Sommaire
Article publié le 17/01/2020 à 01:00 | Lu 3252 fois

Nash : contre la maladie du fois gras, enfin des traitements...




Dans le cadre de la 13ème édition du Congrès “Paris Hepatology Conférence”, les hépatologues du monde entier lancent un appel à la mobilisation générale. Le cancer du foie, souvent dernière étape de maladies chroniques hépatiques est en passe de devenir le premier cancer au monde. Et pourtant, il est possible de le prévenir ! Le point sur la maladie du foie gras…

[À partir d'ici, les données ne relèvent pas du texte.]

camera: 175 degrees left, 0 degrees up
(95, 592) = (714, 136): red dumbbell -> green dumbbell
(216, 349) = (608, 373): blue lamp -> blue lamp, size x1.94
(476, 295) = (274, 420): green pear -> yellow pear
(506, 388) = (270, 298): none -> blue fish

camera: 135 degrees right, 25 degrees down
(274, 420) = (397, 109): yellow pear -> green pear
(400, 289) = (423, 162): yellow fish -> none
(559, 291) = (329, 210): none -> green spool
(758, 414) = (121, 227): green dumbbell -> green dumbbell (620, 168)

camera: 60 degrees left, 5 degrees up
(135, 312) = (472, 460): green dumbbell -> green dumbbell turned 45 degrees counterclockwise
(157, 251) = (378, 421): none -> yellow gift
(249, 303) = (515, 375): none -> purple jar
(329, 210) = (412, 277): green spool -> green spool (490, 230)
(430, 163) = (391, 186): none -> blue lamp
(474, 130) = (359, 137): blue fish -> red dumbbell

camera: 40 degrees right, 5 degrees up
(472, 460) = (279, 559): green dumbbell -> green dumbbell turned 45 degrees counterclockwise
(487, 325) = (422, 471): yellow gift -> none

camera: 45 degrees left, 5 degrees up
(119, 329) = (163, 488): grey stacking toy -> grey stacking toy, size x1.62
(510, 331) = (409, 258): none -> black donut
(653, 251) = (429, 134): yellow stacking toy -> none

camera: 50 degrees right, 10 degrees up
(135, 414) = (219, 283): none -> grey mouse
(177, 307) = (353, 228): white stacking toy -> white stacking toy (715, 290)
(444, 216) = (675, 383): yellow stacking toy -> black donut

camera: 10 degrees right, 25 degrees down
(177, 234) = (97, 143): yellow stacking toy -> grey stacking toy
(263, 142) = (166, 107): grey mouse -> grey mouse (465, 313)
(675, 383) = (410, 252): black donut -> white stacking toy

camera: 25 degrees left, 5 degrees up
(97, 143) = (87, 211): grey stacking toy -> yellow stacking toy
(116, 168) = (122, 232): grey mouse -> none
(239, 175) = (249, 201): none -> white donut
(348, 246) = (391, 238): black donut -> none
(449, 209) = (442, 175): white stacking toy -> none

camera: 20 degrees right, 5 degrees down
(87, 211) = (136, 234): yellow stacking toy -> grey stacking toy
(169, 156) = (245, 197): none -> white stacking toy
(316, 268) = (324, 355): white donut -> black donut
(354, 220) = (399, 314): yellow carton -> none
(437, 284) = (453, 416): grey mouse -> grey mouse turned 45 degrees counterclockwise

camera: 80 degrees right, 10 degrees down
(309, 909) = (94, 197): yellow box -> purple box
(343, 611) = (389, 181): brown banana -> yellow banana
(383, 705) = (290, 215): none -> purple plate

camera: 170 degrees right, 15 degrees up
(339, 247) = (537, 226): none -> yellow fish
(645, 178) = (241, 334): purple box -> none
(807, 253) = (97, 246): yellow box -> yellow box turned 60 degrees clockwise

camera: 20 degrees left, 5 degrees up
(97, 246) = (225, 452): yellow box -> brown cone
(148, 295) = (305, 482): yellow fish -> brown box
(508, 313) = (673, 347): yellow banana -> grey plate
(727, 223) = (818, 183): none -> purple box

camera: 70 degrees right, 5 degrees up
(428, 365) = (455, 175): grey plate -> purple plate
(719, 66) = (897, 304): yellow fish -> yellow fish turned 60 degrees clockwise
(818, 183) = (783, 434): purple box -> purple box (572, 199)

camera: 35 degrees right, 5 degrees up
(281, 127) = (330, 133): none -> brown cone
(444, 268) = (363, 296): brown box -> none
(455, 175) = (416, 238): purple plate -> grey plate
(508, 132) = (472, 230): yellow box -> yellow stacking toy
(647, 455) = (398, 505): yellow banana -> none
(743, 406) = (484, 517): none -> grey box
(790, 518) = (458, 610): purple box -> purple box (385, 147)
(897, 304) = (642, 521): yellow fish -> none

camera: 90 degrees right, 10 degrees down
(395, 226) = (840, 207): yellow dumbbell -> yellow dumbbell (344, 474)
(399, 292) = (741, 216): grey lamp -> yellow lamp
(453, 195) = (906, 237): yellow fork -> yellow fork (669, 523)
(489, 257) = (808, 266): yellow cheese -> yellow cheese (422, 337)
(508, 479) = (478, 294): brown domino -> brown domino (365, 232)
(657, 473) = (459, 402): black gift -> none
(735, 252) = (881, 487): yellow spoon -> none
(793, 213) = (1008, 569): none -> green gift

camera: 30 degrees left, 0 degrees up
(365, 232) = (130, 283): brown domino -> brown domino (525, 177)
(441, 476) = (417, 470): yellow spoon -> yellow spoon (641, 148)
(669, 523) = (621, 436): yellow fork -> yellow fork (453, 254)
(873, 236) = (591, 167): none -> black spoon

Une véritable maladie de civilisation se répand aujourd’hui dans le monde entier : la Nash, ou maladie du foie gras. Liée à une alimentation trop riche et à la sédentarité, elle menace un quart de la population mondiale, dont près de 8 millions de Français.
 
Des médicaments vont bientôt être mis sur le marché, mais ils ne dispenseront pas d’une réponse plus globale.
 
Un rôle majeur du foie est de fournir de l’énergie à l’organisme à partir des différents sucres que nous ingérons (le saccharose des pâtisseries, le glucose du pain, le fructose des fruits, le lactose du lait…). Si nous en mangeons plus que de besoin, il les stocke sous forme de graisse.
 
Ce phénomène naturel garantit à l’organisme un apport en énergie, même en cas de jeûne. Mais si, chaque jour, nous mangeons trop de sucres, la graisse s’accumule dans le foie : c’est ce qu’on appelle une stéatose, ou foie gras.
 
En quelques années, cette stéatose hépatique non alcoolique est devenue la principale cause de maladie chronique du foie dans les pays occidentaux, devant l’alcool et les virus d’hépatite. Dans 20 à 30% des cas, elle entraîne en effet une réaction inflammatoire, une véritable hépatite susceptible de provoquer une cirrhose ou un cancer du foie. C’est la stéatohépatite non alcoolique, ou Nash, ou plus simplement la maladie du foie gras.
 
Une épidémie mondiale
L’épidémie est mondiale ; elle est particulièrement marquée aux États-Unis où les estimations font état de 35 à 40% de personnes affectées d’un foie gras, dont 12% souffrant d’une véritable Nash. La Nash est ainsi en passe de devenir la première cause de transplantation hépatique aux États-Unis.
 
En France, une récente étude fait état de 18% d’adultes souffrant d’un foie gras (26% des hommes et 11% des femmes), soit près de 8 millions de personnes. Sur ce total, entre 1 et 1,5 million de Français sont atteints d’une Nash associée à une fibrose sévère.
 
Mieux dépister et mieux prendre en charge
Le premier défi consiste à identifier, parmi les personnes atteintes d’un foie gras, celles qui ont déjà développé une véritable Nash afin d’en prévenir les complications. Longtemps, seul le prélèvement et l’analyse d’un fragment de foie permettait de le savoir avec certitude.
 
Désormais, il existe des examens non invasifs fiables (élastographie ou prélèvement sanguin). Ils doivent être plus systématiquement proposés aux personnes réputées à risques : personnes souffrant d’un syndrome métabolique, obèses ou atteintes de diabète notamment.
 
Le second défi consiste à traiter la Nash, lorsqu’elle est diagnostiquée. Aujourd’hui, le meilleur traitement demeure et doit demeurer l’hygiène de vie. Rééquilibrer son alimentation, diminuer sa consommation de sucres et augmenter son activité physique restent la stratégie la plus efficace.
 
Mais dans certains cas, cela ne suffit pas, et la recherche de médicaments contre la Nash est très active dans le monde entier, où quelque 200 molécules sont à l’étude.

Des médicaments arrivent
Des médicaments spécifiques contre l’inflammation ou la fibrose (acide obéticholique) peuvent potentiellement être utilisés contre la Nash. D’autres sont annoncés, pour réguler le métabolisme des graisses et de l’insuline par exemple. Ces nouveaux médicaments seront probablement utilisés en combinaison pour améliorer leur efficacité.
 
Il serait cependant illusoire de penser que ces médicaments pourront, à eux seuls, résoudre le problème de la Nash. Lutter contre la Nash, c’est avant tout lutter contre la malbouffe, les aliments hyper-transformés, contre la sédentarité ou le stress. C’est à la fois mettre en œuvre une approche globale et individualisée de chaque personne et lutter contre les dérives de la société de consommation.